Nashville's Kids on the Block, Inc. was founded in 1981 by Alva Duke. The troupe reaches nearly 40,000 children and adults in schools and community agencies throughout seven counties in Middle Tennessee including Rutherford and is now trying to establish a presence in Cannon County.

“The schools invite us in. At the beginning of the school year, we send out our program guide to each guidance counselor. A lot of what we do is character education and that fits in beautifully with their curriculum,” said Scott.

Some of the material covered in the presentations for the younger grades includes teasing, problem solving, divorce, difference awareness, child abuse prevention and growing up healthy. The older grades are educated in bullying prevention, coping with death, prejudice prevention and making right decisions.

“We use Bunraku puppetry which is an ancient form of Japanese puppetry. We always wear all black and we explain to the kids that we’re going to become the shadows behind the characters. We present the topic in story format so there’ll always be two to three characters at a time and at the end of each of our scripts we have an interaction piece with the kids,” Scott explained.

Kids on the Block Inc. consists of a troupe of five, full time puppeteers.  The program hires people with backgrounds in social work, education, child and family studies and people who are just passionate about educating kids. From there, the puppetry is learned.

“I rarely hire somebody with a theatre background. If they have a little theatre experience then that’s great… but that’s not really what I’m looking for,” said Scott.

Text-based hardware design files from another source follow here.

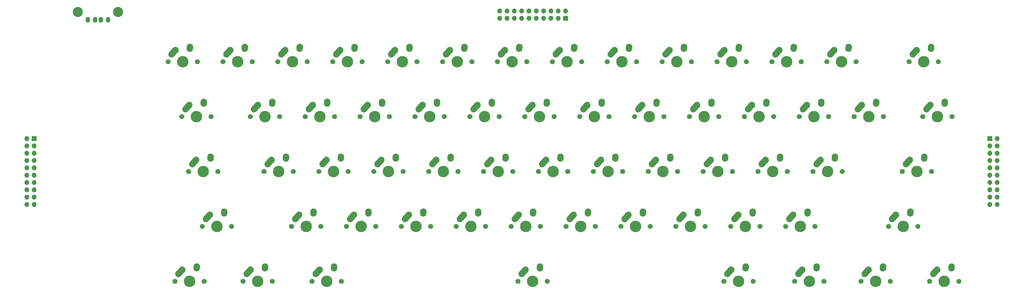
<source format=gbs>
G04 #@! TF.GenerationSoftware,KiCad,Pcbnew,(6.0.9)*
G04 #@! TF.CreationDate,2023-03-10T16:35:17-06:00*
G04 #@! TF.ProjectId,BasePCB,42617365-5043-4422-9e6b-696361645f70,rev?*
G04 #@! TF.SameCoordinates,Original*
G04 #@! TF.FileFunction,Soldermask,Bot*
G04 #@! TF.FilePolarity,Negative*
%FSLAX46Y46*%
G04 Gerber Fmt 4.6, Leading zero omitted, Abs format (unit mm)*
G04 Created by KiCad (PCBNEW (6.0.9)) date 2023-03-10 16:35:17*
%MOMM*%
%LPD*%
G01*
G04 APERTURE LIST*
G04 Aperture macros list*
%AMHorizOval*
0 Thick line with rounded ends*
0 $1 width*
0 $2 $3 position (X,Y) of the first rounded end (center of the circle)*
0 $4 $5 position (X,Y) of the second rounded end (center of the circle)*
0 Add line between two ends*
20,1,$1,$2,$3,$4,$5,0*
0 Add two circle primitives to create the rounded ends*
1,1,$1,$2,$3*
1,1,$1,$4,$5*%
G04 Aperture macros list end*
%ADD10C,1.750000*%
%ADD11C,3.987800*%
%ADD12HorizOval,2.250000X0.655001X0.730000X-0.655001X-0.730000X0*%
%ADD13C,2.250000*%
%ADD14HorizOval,2.250000X0.020000X0.290000X-0.020000X-0.290000X0*%
%ADD15R,1.700000X1.700000*%
%ADD16O,1.700000X1.700000*%
%ADD17O,1.500000X2.000000*%
%ADD18C,3.500000*%
G04 APERTURE END LIST*
D10*
X-70167500Y90487500D03*
D11*
X-65087500Y90487500D03*
D10*
X-60007500Y90487500D03*
D12*
X-68242499Y93757500D03*
D13*
X-67587500Y94487500D03*
X-62547500Y95567500D03*
D14*
X-62567500Y95277500D03*
D11*
X-41275000Y128587500D03*
D10*
X-36195000Y128587500D03*
X-46355000Y128587500D03*
D12*
X-44429999Y131857500D03*
D13*
X-43775000Y132587500D03*
D14*
X-38755000Y133377500D03*
D13*
X-38735000Y133667500D03*
D10*
X10795000Y128587500D03*
D11*
X15875000Y128587500D03*
D10*
X20955000Y128587500D03*
D12*
X12720001Y131857500D03*
D13*
X13375000Y132587500D03*
X18415000Y133667500D03*
D14*
X18395000Y133377500D03*
D10*
X59055000Y128587500D03*
D11*
X53975000Y128587500D03*
D10*
X48895000Y128587500D03*
D12*
X50820001Y131857500D03*
D13*
X51475000Y132587500D03*
X56515000Y133667500D03*
D14*
X56495000Y133377500D03*
D11*
X-36512500Y71437500D03*
D10*
X-31432500Y71437500D03*
X-41592500Y71437500D03*
D13*
X-39012500Y75437500D03*
D12*
X-39667499Y74707500D03*
D14*
X-33992500Y76227500D03*
D13*
X-33972500Y76517500D03*
D10*
X99536250Y52387500D03*
X89376250Y52387500D03*
D11*
X94456250Y52387500D03*
D12*
X91301251Y55657500D03*
D13*
X91956250Y56387500D03*
X96996250Y57467500D03*
D14*
X96976250Y57177500D03*
D10*
X-98742500Y109537500D03*
X-88582500Y109537500D03*
D11*
X-93662500Y109537500D03*
D12*
X-96817499Y112807500D03*
D13*
X-96162500Y113537500D03*
X-91122500Y114617500D03*
D14*
X-91142500Y114327500D03*
D11*
X165893750Y52387500D03*
D10*
X170973750Y52387500D03*
X160813750Y52387500D03*
D13*
X163393750Y56387500D03*
D12*
X162738751Y55657500D03*
D13*
X168433750Y57467500D03*
D14*
X168413750Y57177500D03*
D15*
X181675000Y101912500D03*
D16*
X184215000Y101912500D03*
X181675000Y99372500D03*
X184215000Y99372500D03*
X181675000Y96832500D03*
X184215000Y96832500D03*
X181675000Y94292500D03*
X184215000Y94292500D03*
X181675000Y91752500D03*
X184215000Y91752500D03*
X181675000Y89212500D03*
X184215000Y89212500D03*
X181675000Y86672500D03*
X184215000Y86672500D03*
X181675000Y84132500D03*
X184215000Y84132500D03*
X181675000Y81592500D03*
X184215000Y81592500D03*
X181675000Y79052500D03*
X184215000Y79052500D03*
D11*
X-55562500Y71437500D03*
D10*
X-50482500Y71437500D03*
X-60642500Y71437500D03*
D13*
X-58062500Y75437500D03*
D12*
X-58717499Y74707500D03*
D14*
X-53042500Y76227500D03*
D13*
X-53022500Y76517500D03*
D11*
X156368750Y90487500D03*
D10*
X151288750Y90487500D03*
X161448750Y90487500D03*
D12*
X153213751Y93757500D03*
D13*
X153868750Y94487500D03*
X158908750Y95567500D03*
D14*
X158888750Y95277500D03*
D10*
X144780000Y109537500D03*
X134620000Y109537500D03*
D11*
X139700000Y109537500D03*
D13*
X137200000Y113537500D03*
D12*
X136545001Y112807500D03*
D14*
X142220000Y114327500D03*
D13*
X142240000Y114617500D03*
D11*
X111125000Y128587500D03*
D10*
X106045000Y128587500D03*
X116205000Y128587500D03*
D12*
X107970001Y131857500D03*
D13*
X108625000Y132587500D03*
X113665000Y133667500D03*
D14*
X113645000Y133377500D03*
D10*
X-93345000Y128587500D03*
X-103505000Y128587500D03*
D11*
X-98425000Y128587500D03*
D13*
X-100925000Y132587500D03*
D12*
X-101579999Y131857500D03*
D14*
X-95905000Y133377500D03*
D13*
X-95885000Y133667500D03*
D11*
X44450000Y109537500D03*
D10*
X49530000Y109537500D03*
X39370000Y109537500D03*
D13*
X41950000Y113537500D03*
D12*
X41295001Y112807500D03*
D14*
X46970000Y114327500D03*
D13*
X46990000Y114617500D03*
D10*
X115570000Y109537500D03*
X125730000Y109537500D03*
D11*
X120650000Y109537500D03*
D13*
X118150000Y113537500D03*
D12*
X117495001Y112807500D03*
D14*
X123170000Y114327500D03*
D13*
X123190000Y114617500D03*
D10*
X-40957500Y90487500D03*
D11*
X-46037500Y90487500D03*
D10*
X-51117500Y90487500D03*
D13*
X-48537500Y94487500D03*
D12*
X-49192499Y93757500D03*
D14*
X-43517500Y95277500D03*
D13*
X-43497500Y95567500D03*
D11*
X87312500Y90487500D03*
D10*
X92392500Y90487500D03*
X82232500Y90487500D03*
D12*
X84157501Y93757500D03*
D13*
X84812500Y94487500D03*
X89852500Y95567500D03*
D14*
X89832500Y95277500D03*
D11*
X158750000Y128587500D03*
D10*
X153670000Y128587500D03*
X163830000Y128587500D03*
D13*
X156250000Y132587500D03*
D12*
X155595001Y131857500D03*
D14*
X161270000Y133377500D03*
D13*
X161290000Y133667500D03*
D10*
X137001250Y52387500D03*
X147161250Y52387500D03*
D11*
X142081250Y52387500D03*
D13*
X139581250Y56387500D03*
D12*
X138926251Y55657500D03*
D13*
X144621250Y57467500D03*
D14*
X144601250Y57177500D03*
D11*
X-26987500Y90487500D03*
D10*
X-32067500Y90487500D03*
X-21907500Y90487500D03*
D13*
X-29487500Y94487500D03*
D12*
X-30142499Y93757500D03*
D13*
X-24447500Y95567500D03*
D14*
X-24467500Y95277500D03*
D17*
X-124293750Y143115000D03*
X-126793750Y143115000D03*
X-128793750Y143115000D03*
X-131293750Y143115000D03*
D18*
X-134793750Y145825000D03*
X-120793750Y145825000D03*
D11*
X130175000Y128587500D03*
D10*
X135255000Y128587500D03*
X125095000Y128587500D03*
D13*
X127675000Y132587500D03*
D12*
X127020001Y131857500D03*
D13*
X132715000Y133667500D03*
D14*
X132695000Y133377500D03*
D11*
X106362500Y90487500D03*
D10*
X101282500Y90487500D03*
X111442500Y90487500D03*
D13*
X103862500Y94487500D03*
D12*
X103207501Y93757500D03*
D14*
X108882500Y95277500D03*
D13*
X108902500Y95567500D03*
D15*
X-149950000Y101937500D03*
D16*
X-152490000Y101937500D03*
X-149950000Y99397500D03*
X-152490000Y99397500D03*
X-149950000Y96857500D03*
X-152490000Y96857500D03*
X-149950000Y94317500D03*
X-152490000Y94317500D03*
X-149950000Y91777500D03*
X-152490000Y91777500D03*
X-149950000Y89237500D03*
X-152490000Y89237500D03*
X-149950000Y86697500D03*
X-152490000Y86697500D03*
X-149950000Y84157500D03*
X-152490000Y84157500D03*
X-149950000Y81617500D03*
X-152490000Y81617500D03*
X-149950000Y79077500D03*
X-152490000Y79077500D03*
D11*
X-48418750Y52387500D03*
D10*
X-53498750Y52387500D03*
X-43338750Y52387500D03*
D13*
X-50918750Y56387500D03*
D12*
X-51573749Y55657500D03*
D14*
X-45898750Y57177500D03*
D13*
X-45878750Y57467500D03*
D10*
X87630000Y109537500D03*
D11*
X82550000Y109537500D03*
D10*
X77470000Y109537500D03*
D12*
X79395001Y112807500D03*
D13*
X80050000Y113537500D03*
X85090000Y114617500D03*
D14*
X85070000Y114327500D03*
D10*
X53657500Y71437500D03*
D11*
X58737500Y71437500D03*
D10*
X63817500Y71437500D03*
D13*
X56237500Y75437500D03*
D12*
X55582501Y74707500D03*
D13*
X61277500Y76517500D03*
D14*
X61257500Y76227500D03*
D15*
X34448750Y143668750D03*
D16*
X34448750Y146208750D03*
X31908750Y143668750D03*
X31908750Y146208750D03*
X29368750Y143668750D03*
X29368750Y146208750D03*
X26828750Y143668750D03*
X26828750Y146208750D03*
X24288750Y143668750D03*
X24288750Y146208750D03*
X21748750Y143668750D03*
X21748750Y146208750D03*
X19208750Y143668750D03*
X19208750Y146208750D03*
X16668750Y143668750D03*
X16668750Y146208750D03*
X14128750Y143668750D03*
X14128750Y146208750D03*
X11588750Y143668750D03*
X11588750Y146208750D03*
D11*
X30162500Y90487500D03*
D10*
X25082500Y90487500D03*
X35242500Y90487500D03*
D13*
X27662500Y94487500D03*
D12*
X27007501Y93757500D03*
D13*
X32702500Y95567500D03*
D14*
X32682500Y95277500D03*
D10*
X-3492500Y71437500D03*
X6667500Y71437500D03*
D11*
X1587500Y71437500D03*
D12*
X-1567499Y74707500D03*
D13*
X-912500Y75437500D03*
D14*
X4107500Y76227500D03*
D13*
X4127500Y76517500D03*
D11*
X151606250Y71437500D03*
D10*
X156686250Y71437500D03*
X146526250Y71437500D03*
D12*
X148451251Y74707500D03*
D13*
X149106250Y75437500D03*
X154146250Y76517500D03*
D14*
X154126250Y76227500D03*
D10*
X40005000Y128587500D03*
D11*
X34925000Y128587500D03*
D10*
X29845000Y128587500D03*
D13*
X32425000Y132587500D03*
D12*
X31770001Y131857500D03*
D14*
X37445000Y133377500D03*
D13*
X37465000Y133667500D03*
D11*
X23018750Y52387500D03*
D10*
X17938750Y52387500D03*
X28098750Y52387500D03*
D13*
X20518750Y56387500D03*
D12*
X19863751Y55657500D03*
D14*
X25538750Y57177500D03*
D13*
X25558750Y57467500D03*
D10*
X97155000Y128587500D03*
X86995000Y128587500D03*
D11*
X92075000Y128587500D03*
D13*
X89575000Y132587500D03*
D12*
X88920001Y131857500D03*
D14*
X94595000Y133377500D03*
D13*
X94615000Y133667500D03*
D11*
X-91281250Y90487500D03*
D10*
X-86201250Y90487500D03*
X-96361250Y90487500D03*
D13*
X-93781250Y94487500D03*
D12*
X-94436249Y93757500D03*
D13*
X-88741250Y95567500D03*
D14*
X-88761250Y95277500D03*
D10*
X6032500Y90487500D03*
D11*
X11112500Y90487500D03*
D10*
X16192500Y90487500D03*
D12*
X7957501Y93757500D03*
D13*
X8612500Y94487500D03*
D14*
X13632500Y95277500D03*
D13*
X13652500Y95567500D03*
D10*
X11430000Y109537500D03*
D11*
X6350000Y109537500D03*
D10*
X1270000Y109537500D03*
D13*
X3850000Y113537500D03*
D12*
X3195001Y112807500D03*
D13*
X8890000Y114617500D03*
D14*
X8870000Y114327500D03*
D11*
X-17462500Y71437500D03*
D10*
X-22542500Y71437500D03*
X-12382500Y71437500D03*
D13*
X-19962500Y75437500D03*
D12*
X-20617499Y74707500D03*
D13*
X-14922500Y76517500D03*
D14*
X-14942500Y76227500D03*
D10*
X-101123750Y52387500D03*
X-90963750Y52387500D03*
D11*
X-96043750Y52387500D03*
D12*
X-99198749Y55657500D03*
D13*
X-98543750Y56387500D03*
X-93503750Y57467500D03*
D14*
X-93523750Y57177500D03*
D10*
X25717500Y71437500D03*
D11*
X20637500Y71437500D03*
D10*
X15557500Y71437500D03*
D13*
X18137500Y75437500D03*
D12*
X17482501Y74707500D03*
D14*
X23157500Y76227500D03*
D13*
X23177500Y76517500D03*
D10*
X-36830000Y109537500D03*
X-26670000Y109537500D03*
D11*
X-31750000Y109537500D03*
D12*
X-34904999Y112807500D03*
D13*
X-34250000Y113537500D03*
X-29210000Y114617500D03*
D14*
X-29230000Y114327500D03*
D10*
X-17780000Y109537500D03*
D11*
X-12700000Y109537500D03*
D10*
X-7620000Y109537500D03*
D13*
X-15200000Y113537500D03*
D12*
X-15854999Y112807500D03*
D14*
X-10180000Y114327500D03*
D13*
X-10160000Y114617500D03*
D10*
X-17145000Y128587500D03*
D11*
X-22225000Y128587500D03*
D10*
X-27305000Y128587500D03*
D12*
X-25379999Y131857500D03*
D13*
X-24725000Y132587500D03*
X-19685000Y133667500D03*
D14*
X-19705000Y133377500D03*
D10*
X44767500Y71437500D03*
X34607500Y71437500D03*
D11*
X39687500Y71437500D03*
D12*
X36532501Y74707500D03*
D13*
X37187500Y75437500D03*
D14*
X42207500Y76227500D03*
D13*
X42227500Y76517500D03*
D10*
X-65405000Y128587500D03*
X-55245000Y128587500D03*
D11*
X-60325000Y128587500D03*
D12*
X-63479999Y131857500D03*
D13*
X-62825000Y132587500D03*
X-57785000Y133667500D03*
D14*
X-57805000Y133377500D03*
D10*
X20320000Y109537500D03*
D11*
X25400000Y109537500D03*
D10*
X30480000Y109537500D03*
D12*
X22245001Y112807500D03*
D13*
X22900000Y113537500D03*
D14*
X27920000Y114327500D03*
D13*
X27940000Y114617500D03*
D10*
X101917500Y71437500D03*
D11*
X96837500Y71437500D03*
D10*
X91757500Y71437500D03*
D12*
X93682501Y74707500D03*
D13*
X94337500Y75437500D03*
D14*
X99357500Y76227500D03*
D13*
X99377500Y76517500D03*
D10*
X73342500Y90487500D03*
D11*
X68262500Y90487500D03*
D10*
X63182500Y90487500D03*
D12*
X65107501Y93757500D03*
D13*
X65762500Y94487500D03*
X70802500Y95567500D03*
D14*
X70782500Y95277500D03*
D11*
X-3175000Y128587500D03*
D10*
X1905000Y128587500D03*
X-8255000Y128587500D03*
D13*
X-5675000Y132587500D03*
D12*
X-6329999Y131857500D03*
D13*
X-635000Y133667500D03*
D14*
X-655000Y133377500D03*
D10*
X-77470000Y52387500D03*
X-67310000Y52387500D03*
D11*
X-72390000Y52387500D03*
D13*
X-74890000Y56387500D03*
D12*
X-75544999Y55657500D03*
D14*
X-69870000Y57177500D03*
D13*
X-69850000Y57467500D03*
D11*
X77787500Y71437500D03*
D10*
X82867500Y71437500D03*
X72707500Y71437500D03*
D12*
X74632501Y74707500D03*
D13*
X75287500Y75437500D03*
D14*
X80307500Y76227500D03*
D13*
X80327500Y76517500D03*
D10*
X78105000Y128587500D03*
D11*
X73025000Y128587500D03*
D10*
X67945000Y128587500D03*
D13*
X70525000Y132587500D03*
D12*
X69870001Y131857500D03*
D13*
X75565000Y133667500D03*
D14*
X75545000Y133377500D03*
D10*
X-81438750Y71437500D03*
X-91598750Y71437500D03*
D11*
X-86518750Y71437500D03*
D12*
X-89673749Y74707500D03*
D13*
X-89018750Y75437500D03*
D14*
X-83998750Y76227500D03*
D13*
X-83978750Y76517500D03*
D10*
X-64770000Y109537500D03*
D11*
X-69850000Y109537500D03*
D10*
X-74930000Y109537500D03*
D12*
X-73004999Y112807500D03*
D13*
X-72350000Y113537500D03*
X-67310000Y114617500D03*
D14*
X-67330000Y114327500D03*
D11*
X-7937500Y90487500D03*
D10*
X-2857500Y90487500D03*
X-13017500Y90487500D03*
D13*
X-10437500Y94487500D03*
D12*
X-11092499Y93757500D03*
D14*
X-5417500Y95277500D03*
D13*
X-5397500Y95567500D03*
D11*
X115887500Y71437500D03*
D10*
X120967500Y71437500D03*
X110807500Y71437500D03*
D12*
X112732501Y74707500D03*
D13*
X113387500Y75437500D03*
X118427500Y76517500D03*
D14*
X118407500Y76227500D03*
D10*
X-55880000Y109537500D03*
D11*
X-50800000Y109537500D03*
D10*
X-45720000Y109537500D03*
D12*
X-53954999Y112807500D03*
D13*
X-53300000Y113537500D03*
D14*
X-48280000Y114327500D03*
D13*
X-48260000Y114617500D03*
D10*
X106680000Y109537500D03*
X96520000Y109537500D03*
D11*
X101600000Y109537500D03*
D12*
X98445001Y112807500D03*
D13*
X99100000Y113537500D03*
D14*
X104120000Y114327500D03*
D13*
X104140000Y114617500D03*
D10*
X124142500Y52387500D03*
D11*
X119062500Y52387500D03*
D10*
X113982500Y52387500D03*
D12*
X115907501Y55657500D03*
D13*
X116562500Y56387500D03*
D14*
X121582500Y57177500D03*
D13*
X121602500Y57467500D03*
D10*
X54292500Y90487500D03*
X44132500Y90487500D03*
D11*
X49212500Y90487500D03*
D13*
X46712500Y94487500D03*
D12*
X46057501Y93757500D03*
D13*
X51752500Y95567500D03*
D14*
X51732500Y95277500D03*
D11*
X125412500Y90487500D03*
D10*
X130492500Y90487500D03*
X120332500Y90487500D03*
D12*
X122257501Y93757500D03*
D13*
X122912500Y94487500D03*
X127952500Y95567500D03*
D14*
X127932500Y95277500D03*
D11*
X-79375000Y128587500D03*
D10*
X-84455000Y128587500D03*
X-74295000Y128587500D03*
D12*
X-82529999Y131857500D03*
D13*
X-81875000Y132587500D03*
D14*
X-76855000Y133377500D03*
D13*
X-76835000Y133667500D03*
D10*
X58420000Y109537500D03*
D11*
X63500000Y109537500D03*
D10*
X68580000Y109537500D03*
D12*
X60345001Y112807500D03*
D13*
X61000000Y113537500D03*
X66040000Y114617500D03*
D14*
X66020000Y114327500D03*
D10*
X158432500Y109537500D03*
D11*
X163512500Y109537500D03*
D10*
X168592500Y109537500D03*
D12*
X160357501Y112807500D03*
D13*
X161012500Y113537500D03*
D14*
X166032500Y114327500D03*
D13*
X166052500Y114617500D03*
M02*

</source>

Scott became involved with the program two months after graduating college. She always knew she wanted to work with kids, but not necessarily as a teacher. So a friend of hers working for the program at the time invited her in for a look around.

“I had never touched a puppet before in my life,” joked Scott. “So I was a little taken aback, but I went and watched how the kids completely tune into what the characters are telling them. I just fell in love with it; going out watching the kids and seeing how it’s impactful.”

Scott has now been with Kids on the Block, Inc. for nine years and it’s all she has ever done. She says she couldn’t imagine not working for a non-profit, possibly because she has found her calling.